• Les caractéristiques du procès constitutionnel

    LES CARACTÉRISTIQUES DU PROCÈS CONSTITUTIONNEL

    Les degrés d’autonomie dont bénéficie le litige et par extension le procès constitutionnel la consécration de la QPC a permis l’établissement d’une ébauche constitutionnelle (1), et a modifié dans une certaine mesure les pouvoirs du juge constitutionnel (2).

    1)    L’ébauche d’une procédure constitutionnelle

    L’ouverture du prétoire constitutionnelle supposée que soit consacrée, garantie un certain nombre d’exigence dont l’observation n’était pas nécessaire dans le contrôle à priori. En revanche intervenant dans le cadre d’un procès ordinaire le conseil constitutionnel devait garantir les droits de la défense (très vite qu’il avait lui-même constaté DECISION 29 DECEMBRE 1989) supposant l’établissement d’une procédure équitable assurant l’équilibre des droits des parties au procès. Il l’avait aussi consacré dans une DECISION DU 29 AOUT 2002. Et ces exigence s’imposaient au conseil y compris de l’extérieur en vertu de la CEDH.

    C’est la raison pour laquelle, le conseil constitutionnel a modifié son règlement intérieur afin de consacrer les éléments d’une procédure constitutionnelle propre à respecter les exigences du procès équitable propre à la partie de l’instance. Et cet embryon de procédure garanti globalement les règles du procès équitables et celle relative à un tribunal neutre et impartial.

    Concernant les règles du procès équitable, le règlement intérieur du conseil constitutionnel consacre :

    ·          la règle du contradictoire, corolaire des droits de la défense, le contradictoire est assuré par la possibilité pour les parties de présenter leurs observations. C’est pourquoi, de la même manière que dans un procès ordinaire dès lors qu’une QPC est transmise au conseil le secrétaire général du conseil constitutionnel fixe un délai au requérant (et aux parties intervenantes qui peuvent être le président de la rep, 1er ministre, président de chambre) pur produire leur observation et les pièces les soutenants. Il assure et fixe un délai de réponse. En outre le conseil peut toujours demander un supplément d’instruction et peut aussi demander l’audition de personne qualifiée ou soulevait d’office de nouveau grief, en informant les parties.

    ·         La règle de la publicité des débats garantis en principe par le caractère public de l’audience. La publicité des débats est un élément d’un procès équitable. Le conseil doit assurer l’ouverture d’une salle ouverte au publique et peut même après avoir recueilli l’avis des parties et intervenant établir un système de transmission de vidéo des débats.
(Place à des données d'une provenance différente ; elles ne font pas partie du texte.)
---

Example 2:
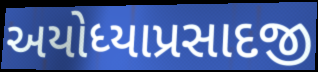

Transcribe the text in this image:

અયોધ્યાપ્રસાદજી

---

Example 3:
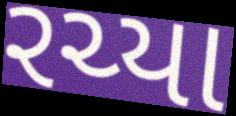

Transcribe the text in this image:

રચ્યા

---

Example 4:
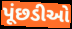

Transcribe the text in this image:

પૂંછડીઓ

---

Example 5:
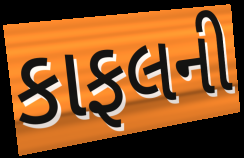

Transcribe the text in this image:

કાફલનીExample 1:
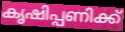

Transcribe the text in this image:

കൃഷിപ്പണിക്ക്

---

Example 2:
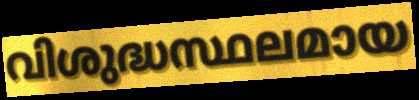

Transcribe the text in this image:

വിശുദ്ധസ്ഥലമായ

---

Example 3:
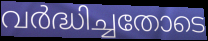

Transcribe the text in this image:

വർദ്ധിച്ചതോടെ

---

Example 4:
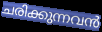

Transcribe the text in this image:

ചരിക്കുന്നവൻ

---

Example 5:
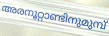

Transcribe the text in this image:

അരനൂറ്റാണ്ടിനുമുമ്പ്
    ·         Consécration de la règle de l’oralité des débats, qui permet aux parties de défendre leurs prétentions par la plaidoirie de leur avocat respectif.
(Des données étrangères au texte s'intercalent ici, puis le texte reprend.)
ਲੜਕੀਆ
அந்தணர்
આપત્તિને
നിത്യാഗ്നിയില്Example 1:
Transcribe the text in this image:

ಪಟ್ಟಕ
    ·         La règle du secret des délibérés, qui prévoit d’ailleurs que seuls les membres présents à l’audience participent au délibéré.

    Les règles relatives au tribunal neutre et impartial :

    ·         Assuré par le mécanisme de la récusation, mécanisme qui permet aux parties outre les hypothèses toujours envisageable ou un membre du conseil déciderait spontanément de ne pas siéger. Ce mécanisme permet aux parties de demander qu’un membre ne prenne pas part au jugement de la QPC. Pour se faire, les parties doivent réaliser un écris spécialement motivé accompagné des pièces propres a justifié la demande et ce, avant même la date fixé pour la réception des premières observations. Concrètement, au-delà des hypothèses classiques de conflits d’intérêt personnel type lien familiaux le règle intérieur du conseil constitutionnel peut être considéré comme en retrait par rapport aux exigences européenne relative à l’impartialité du tribunal il prévoit en effet « quand lui-même le fait qu’un membre du conseil a participé à l’élaboration de la disposition législative faisant l’objet d’une QPC ne constitue pas une cause de récusation ».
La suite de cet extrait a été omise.